Newtons Laws Of Motion

Isaac Newton

Isaac Newton

Isaac Newton was a physicist, astronomer and mathematician. Newton is remembered for his work in mechanics, optics, astronomy, mathematics and his famous description of gravity. Mechanics is the study of things that are moving. Newton’s mechanics offered the first explanation of Kepler’s laws (Kepler didn’t say why the planets move the way they do, he described their movement mathematically).

Newtonian (or Classical) mechanics is the first topic studied by a student physicist. It provides us with our first introduction to mathematics (particularly calculus) as a practical tool, and remains a useful description of nature throughout our careers.

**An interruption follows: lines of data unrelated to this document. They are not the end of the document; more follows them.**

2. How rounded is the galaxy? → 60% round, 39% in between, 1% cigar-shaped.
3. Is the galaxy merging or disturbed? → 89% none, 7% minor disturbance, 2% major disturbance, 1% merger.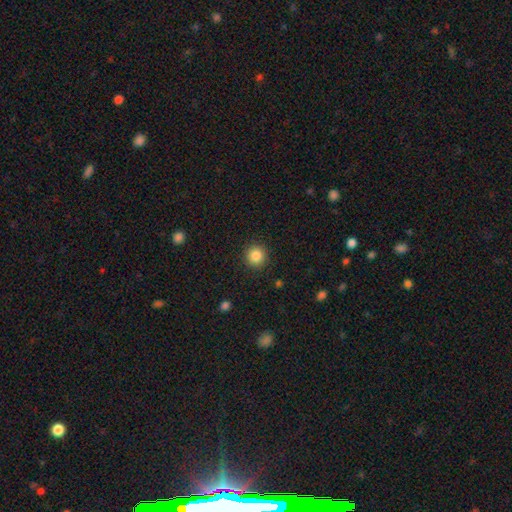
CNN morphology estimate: Smooth or featured: smooth — 86% (star or artifact — 10%)
How rounded: round — 93% (in between — 6%)
Merging: none — 91% (minor disturbance — 6%)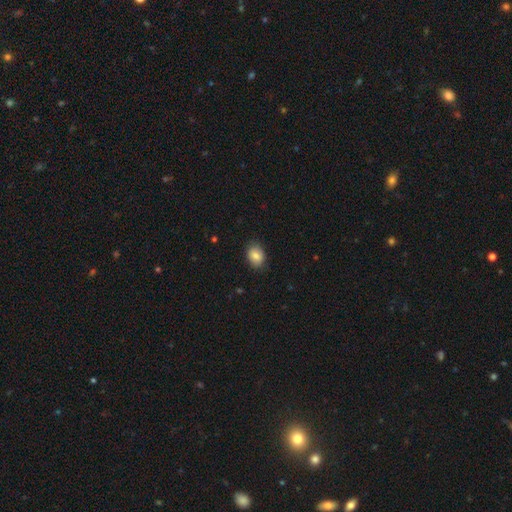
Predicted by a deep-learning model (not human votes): smooth_or_featured: smooth (p=0.83) [alt: featured or disk p=0.09]
how_rounded: in between (p=0.72) [alt: round p=0.27]
merging: none (p=0.82) [alt: minor disturbance p=0.14]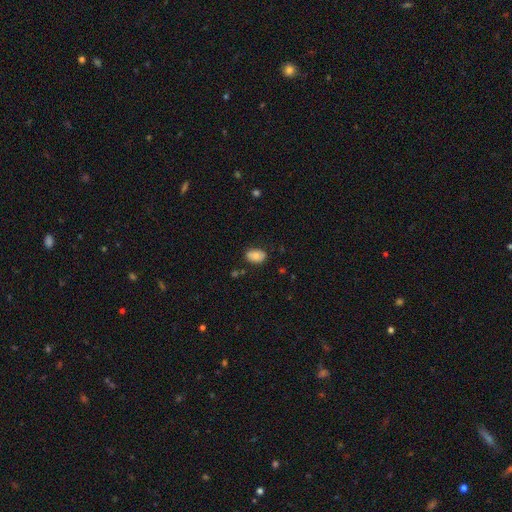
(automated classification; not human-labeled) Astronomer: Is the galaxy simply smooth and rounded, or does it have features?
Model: smooth — 78%.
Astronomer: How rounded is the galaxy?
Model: in between — 85%.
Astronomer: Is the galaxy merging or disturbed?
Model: none — 79%.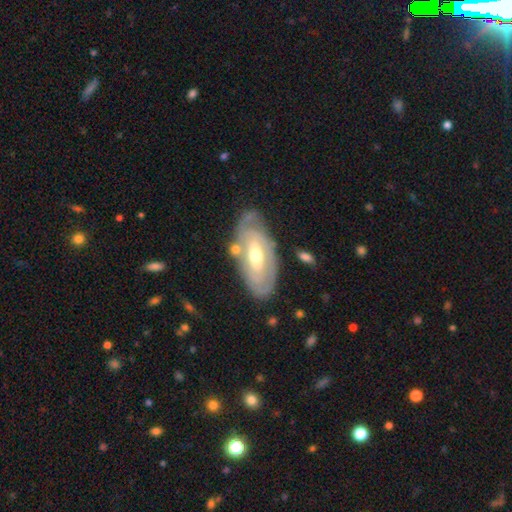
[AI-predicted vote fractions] Overall: featured or disk (75%). Edge-on disk: no (90%). Bar: no (44%; weak 37%). Spiral arms: yes (73%). Bulge size: moderate (65%; small 27%). Merging: none (69%).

There are many equations used when analysing the interaction of moving bodies, but with a little ingenuity they can all be derived from Newton’s three laws of motion.

Newton’s Laws of Motion

Newton’s First Law

Every body will remain in a state of rest or constant velocity unless acted on by a force

When a physicist talks about a body, he/she means a lump of matter that can be taken as one object. Footballs and bullets are bodies. Two bodies stuck together with Blu-Tack count as a single body. A body at rest is sitting still and not doing anything interesting. A body with a constant velocity is moving at a constant speed in a straight line.

This means:

  • A football sits still unless you kick it (duh!).
  • After a football has been kicked it ‘wants’ to travels in a straight line at a constant speed, but it doesn’t because air resistance slows it down and the earths gravity pulls the trajectory into an ellipse.

Newton’s Second Law

The rate of change of velocity is directly proportional to the force applied and occurs in the same direction.

This is expressed as:

F=ma

The terms in this equation are:

F = The force applied.

m = The mass of the body.

a = The acceleration (rate of change of velocity) of the body.

Since the acceleration is equal to the rate of change of velocity we can also write this equation as:

F=\frac{d}{dt}(mv)

This equation tells us that the harder you push the harder a body accelerates.

Newton’s Third Law

For every action there is a reaction, that is both equal and opposite.

This law is often misunderstood, but is really very simple. When something applies a force, it itself experiences the same force (that causes an acceleration in the opposite direction).

This can be experimentally tested by punching a brick wall. Your fist applies a force on the wall. The wall applies the same size force to your fist (in the opposite direction). This is why it huts if you punch the wall.